이때 가중치 Weight는 아래와 같이 계산한다.

w \cdot 10^{-6{t\over A}} + (1-w)\cdot 10^{-6{t\over B}} = 10^{-6{t\over T}} \\ w \cdot ( 10^{-6{t\over A}} - 10^{-6{t\over B}}) = 10^{-6{t\over T}} - 10^{-6{t\over B}} \\ \ \\ w = {10^{-6{t\over T}} - 10^{-6{t\over B}}\over{10^{-6{t\over A}} - 10^{-6{t\over B}}}}

float CalculateSendReverbInterpolation(const float TargetTime, const float PivotTime, const float OtherTime)
{
    auto DecayOnTargetTime = [TargetTime](const float RT60)
    {
        return FMath::Pow(10, -6 * TargetTime / RT60);
    };
    return (DecayOnTargetTime(TargetTime) - DecayOnTargetTime(OtherTime)) / (DecayOnTargetTime(PivotTime) - DecayOnTargetTime(OtherTime));
}

Spatializer

직접음과 초기 반사음은 Spatializer에서 Tap Delay를 통해 구현하였다. 기존 Tap Delay는 Submix Effector로만 있었기 때문에 직접 만들어 주었다.

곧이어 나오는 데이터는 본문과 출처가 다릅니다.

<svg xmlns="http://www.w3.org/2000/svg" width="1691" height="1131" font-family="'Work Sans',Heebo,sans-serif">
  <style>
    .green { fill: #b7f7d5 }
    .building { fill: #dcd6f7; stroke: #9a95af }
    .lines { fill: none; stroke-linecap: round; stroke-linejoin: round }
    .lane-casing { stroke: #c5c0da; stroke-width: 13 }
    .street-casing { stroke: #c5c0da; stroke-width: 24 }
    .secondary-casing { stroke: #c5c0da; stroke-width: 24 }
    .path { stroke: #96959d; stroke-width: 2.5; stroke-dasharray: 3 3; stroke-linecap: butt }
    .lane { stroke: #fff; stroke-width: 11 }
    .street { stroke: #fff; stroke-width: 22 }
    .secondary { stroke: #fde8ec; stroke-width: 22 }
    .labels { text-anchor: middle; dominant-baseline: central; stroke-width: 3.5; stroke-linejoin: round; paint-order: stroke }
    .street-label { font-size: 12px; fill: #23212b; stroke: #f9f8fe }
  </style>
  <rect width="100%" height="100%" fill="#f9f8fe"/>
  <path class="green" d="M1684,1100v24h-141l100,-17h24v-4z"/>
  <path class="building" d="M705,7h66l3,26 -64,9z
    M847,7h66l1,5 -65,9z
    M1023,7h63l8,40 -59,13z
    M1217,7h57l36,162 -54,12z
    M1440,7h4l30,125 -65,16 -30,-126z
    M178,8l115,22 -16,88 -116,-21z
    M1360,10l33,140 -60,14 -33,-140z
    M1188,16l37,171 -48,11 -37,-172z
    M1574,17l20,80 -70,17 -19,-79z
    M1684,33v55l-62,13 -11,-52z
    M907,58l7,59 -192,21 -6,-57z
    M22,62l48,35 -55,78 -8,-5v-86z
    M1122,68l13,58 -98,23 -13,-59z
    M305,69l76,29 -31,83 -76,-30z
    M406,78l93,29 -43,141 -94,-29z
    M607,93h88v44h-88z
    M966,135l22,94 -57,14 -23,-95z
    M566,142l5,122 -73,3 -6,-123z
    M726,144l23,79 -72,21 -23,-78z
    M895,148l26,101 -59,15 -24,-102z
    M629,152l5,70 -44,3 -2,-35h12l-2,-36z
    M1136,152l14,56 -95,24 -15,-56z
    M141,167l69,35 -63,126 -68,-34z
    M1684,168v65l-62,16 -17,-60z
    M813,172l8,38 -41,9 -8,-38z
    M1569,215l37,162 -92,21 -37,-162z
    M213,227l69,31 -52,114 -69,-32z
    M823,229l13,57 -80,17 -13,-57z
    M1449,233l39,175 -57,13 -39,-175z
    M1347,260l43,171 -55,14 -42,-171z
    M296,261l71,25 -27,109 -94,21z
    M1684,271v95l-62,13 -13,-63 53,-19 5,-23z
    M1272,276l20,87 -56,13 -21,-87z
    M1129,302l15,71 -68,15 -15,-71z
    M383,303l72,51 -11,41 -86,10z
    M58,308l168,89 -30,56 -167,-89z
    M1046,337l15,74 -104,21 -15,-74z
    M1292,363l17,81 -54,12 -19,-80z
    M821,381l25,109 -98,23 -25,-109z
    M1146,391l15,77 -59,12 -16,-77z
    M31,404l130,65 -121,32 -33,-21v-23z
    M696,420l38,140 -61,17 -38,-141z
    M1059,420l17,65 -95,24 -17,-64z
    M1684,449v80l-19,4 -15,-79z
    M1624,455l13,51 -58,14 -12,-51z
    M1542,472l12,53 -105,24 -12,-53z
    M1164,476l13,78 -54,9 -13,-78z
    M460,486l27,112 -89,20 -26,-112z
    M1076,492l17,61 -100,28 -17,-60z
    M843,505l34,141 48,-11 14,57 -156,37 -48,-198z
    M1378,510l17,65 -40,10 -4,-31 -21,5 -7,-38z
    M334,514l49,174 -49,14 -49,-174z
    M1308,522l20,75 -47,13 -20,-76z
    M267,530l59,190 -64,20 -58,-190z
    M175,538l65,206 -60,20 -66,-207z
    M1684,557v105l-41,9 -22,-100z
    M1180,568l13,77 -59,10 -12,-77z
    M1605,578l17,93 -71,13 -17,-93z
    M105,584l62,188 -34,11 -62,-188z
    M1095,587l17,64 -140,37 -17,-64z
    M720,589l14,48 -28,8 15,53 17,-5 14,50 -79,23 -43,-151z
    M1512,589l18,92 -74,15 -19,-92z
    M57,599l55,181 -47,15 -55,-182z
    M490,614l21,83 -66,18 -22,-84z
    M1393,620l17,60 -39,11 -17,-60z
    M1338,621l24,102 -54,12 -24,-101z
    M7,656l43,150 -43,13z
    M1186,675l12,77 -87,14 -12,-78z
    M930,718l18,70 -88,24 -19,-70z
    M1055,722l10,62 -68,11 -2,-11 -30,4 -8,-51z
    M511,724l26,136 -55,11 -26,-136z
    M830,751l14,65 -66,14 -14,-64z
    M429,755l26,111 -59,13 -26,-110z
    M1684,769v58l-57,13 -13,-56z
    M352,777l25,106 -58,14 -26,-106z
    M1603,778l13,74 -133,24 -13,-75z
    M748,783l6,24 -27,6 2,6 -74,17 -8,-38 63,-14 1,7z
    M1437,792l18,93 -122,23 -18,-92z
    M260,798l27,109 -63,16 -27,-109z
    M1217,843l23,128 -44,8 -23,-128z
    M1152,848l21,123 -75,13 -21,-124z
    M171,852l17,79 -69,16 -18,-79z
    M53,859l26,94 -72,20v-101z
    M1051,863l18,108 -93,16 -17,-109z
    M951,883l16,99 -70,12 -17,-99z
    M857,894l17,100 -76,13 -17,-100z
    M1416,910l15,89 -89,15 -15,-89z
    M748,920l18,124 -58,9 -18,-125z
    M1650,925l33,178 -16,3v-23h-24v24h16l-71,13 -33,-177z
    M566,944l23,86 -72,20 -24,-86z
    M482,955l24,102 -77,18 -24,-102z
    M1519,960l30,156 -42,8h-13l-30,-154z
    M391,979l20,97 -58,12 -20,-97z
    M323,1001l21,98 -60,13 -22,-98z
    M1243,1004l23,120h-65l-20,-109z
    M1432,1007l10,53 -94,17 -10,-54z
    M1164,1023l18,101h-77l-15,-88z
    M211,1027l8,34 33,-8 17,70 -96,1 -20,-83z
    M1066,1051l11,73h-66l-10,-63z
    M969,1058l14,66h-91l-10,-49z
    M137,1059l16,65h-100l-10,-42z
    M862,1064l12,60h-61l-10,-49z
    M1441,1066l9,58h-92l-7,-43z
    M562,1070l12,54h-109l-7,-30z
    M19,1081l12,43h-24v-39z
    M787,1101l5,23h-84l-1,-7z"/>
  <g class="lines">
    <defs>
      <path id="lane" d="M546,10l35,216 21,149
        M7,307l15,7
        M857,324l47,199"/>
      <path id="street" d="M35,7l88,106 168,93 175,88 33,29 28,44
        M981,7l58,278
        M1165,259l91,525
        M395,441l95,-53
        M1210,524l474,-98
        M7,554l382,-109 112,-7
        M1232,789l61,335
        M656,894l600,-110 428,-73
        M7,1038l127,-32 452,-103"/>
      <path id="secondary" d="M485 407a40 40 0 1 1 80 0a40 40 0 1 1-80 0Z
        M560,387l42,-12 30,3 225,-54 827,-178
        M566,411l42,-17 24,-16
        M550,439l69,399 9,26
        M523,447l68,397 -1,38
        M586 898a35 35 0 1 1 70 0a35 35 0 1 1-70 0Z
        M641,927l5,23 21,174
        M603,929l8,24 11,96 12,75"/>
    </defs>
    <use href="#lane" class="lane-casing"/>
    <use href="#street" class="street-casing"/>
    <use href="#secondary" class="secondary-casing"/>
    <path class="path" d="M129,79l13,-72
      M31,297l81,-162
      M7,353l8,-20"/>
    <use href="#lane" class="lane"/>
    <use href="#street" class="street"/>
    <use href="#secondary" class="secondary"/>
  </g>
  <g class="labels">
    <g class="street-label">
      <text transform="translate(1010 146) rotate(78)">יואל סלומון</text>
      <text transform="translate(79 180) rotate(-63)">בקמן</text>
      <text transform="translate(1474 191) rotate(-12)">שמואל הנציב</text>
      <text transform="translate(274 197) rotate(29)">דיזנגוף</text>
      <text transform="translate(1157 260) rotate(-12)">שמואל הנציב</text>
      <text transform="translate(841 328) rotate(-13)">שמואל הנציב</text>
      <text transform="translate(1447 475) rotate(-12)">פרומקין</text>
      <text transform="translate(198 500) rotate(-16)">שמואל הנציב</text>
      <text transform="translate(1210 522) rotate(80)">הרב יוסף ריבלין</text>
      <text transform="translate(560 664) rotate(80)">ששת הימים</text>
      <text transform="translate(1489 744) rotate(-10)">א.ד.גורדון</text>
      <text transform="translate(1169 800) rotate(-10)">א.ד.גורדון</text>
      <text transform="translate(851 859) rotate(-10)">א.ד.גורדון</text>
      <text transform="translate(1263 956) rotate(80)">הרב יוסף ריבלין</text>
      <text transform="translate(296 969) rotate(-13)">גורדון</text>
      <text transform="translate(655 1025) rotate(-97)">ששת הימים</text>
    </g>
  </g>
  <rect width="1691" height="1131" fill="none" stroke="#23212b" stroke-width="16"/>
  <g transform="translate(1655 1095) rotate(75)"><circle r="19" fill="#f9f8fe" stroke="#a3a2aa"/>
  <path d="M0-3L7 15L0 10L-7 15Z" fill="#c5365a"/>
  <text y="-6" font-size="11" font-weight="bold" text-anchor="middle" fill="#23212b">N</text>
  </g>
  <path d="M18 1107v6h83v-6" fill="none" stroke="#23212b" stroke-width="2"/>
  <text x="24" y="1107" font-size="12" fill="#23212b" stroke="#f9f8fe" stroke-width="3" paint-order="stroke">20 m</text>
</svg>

기본적인 원리는 기존 Tap Delay와 같이, 마지막으로 재생된 오디오 데이터를 몇 초동안 캐싱해 두고 그 위에서 여러 탭이 각자의 딜레이 위치에서 오디오를 재생시키는 방식이다.

또한 Tap을 업데이트할 때 Virtual Sound의 위치(각도, 거리)를 통해 ILD, ITD를 계산해 준다.

그리고 기존 방식은 Output Sample 하나를 계산하는데 모든 Tap에 재생될 Sample을 더해서 계산하는데, Tap이 많아질수록 성능에 지장이 가서 SIMD를 활용할 수 있는 방식으로 바꿔 주었다.
아래 코드 중 Audio::ArrayMixIn(...)과 AudioTracing::ArrayInterpolate(...)가 내부적으로 SIMD를 사용하는 코드이다.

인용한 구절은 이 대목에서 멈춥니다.